You realise straight away that this is probably not a screen version Mr Burroughs would have approved of, as an opening scene shows us dinosaurs (yes, dinosaurs!) being wiped out by a big jagged asteroid that slams into the earth. That rock has some glowy red alien properties that could power the whole planet (or something), so millions of years later a man is searching for it with his wife and young kid in tow.
Unfortunately their helicopter flies a bit too close to the spiky rocks, and the next thing you know, mum and dad are dead and the boy is being raised by an ape who has lost her husband and child.A few years later on, and young Tarzan is swinging through the trees when he spots Jane (looking rather curvaceous for a movie aimed at kids) and discovers there is more to life than eating bananas and playing with his ape brothers.
Made using motion capture so the animated characters are realistically human, this looks impressive but is lacking in most other departments.
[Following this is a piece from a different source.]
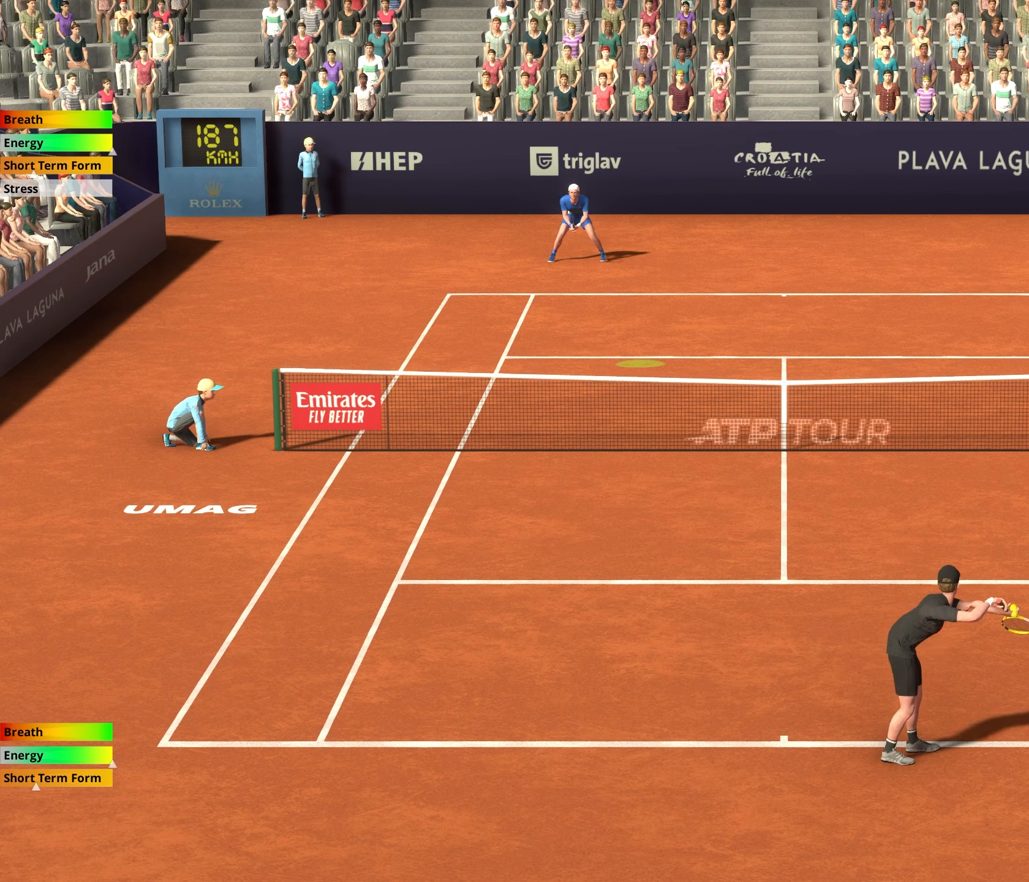
{"buttons": ["R2"], "left_stick": "center", "events": []}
Children will be bored by the big business subplot, while very little ones will be upset by the deaths and scared witless by some of the darker scenes (that’s if the slow plot hasn’t caused them to nod off). One of those movies that doesn’t seem to be aimed at anyone in particular – certainly not kids – if you’re under 10 you’re better off with Disney’s version, and if you’re older then Greystoke: The Legend Of Tarzan, Lord Of The Apes may be more up your street.
Is Tarzan (2014) suitable for kids? Here are our parents’ notes...
Young viewers may find the helicopter crash distressing.
The ape that threatens Tarzan and his ‘mum’ will be frightening for the under 7s.
The dark caves and rocks may scare younger viewers.